* WORK REQUEST:
In the material below, count the lines where the word "Belum" appears. Nothing but the number, please.

* STUDY MATERIAL:
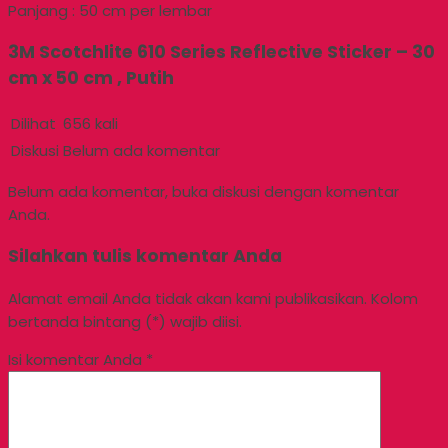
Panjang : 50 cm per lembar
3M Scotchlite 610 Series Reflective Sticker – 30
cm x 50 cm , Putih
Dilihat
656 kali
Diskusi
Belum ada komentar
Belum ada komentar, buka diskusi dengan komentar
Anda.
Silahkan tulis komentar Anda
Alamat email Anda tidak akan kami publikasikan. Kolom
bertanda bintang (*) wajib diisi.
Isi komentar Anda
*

* RESULT:
2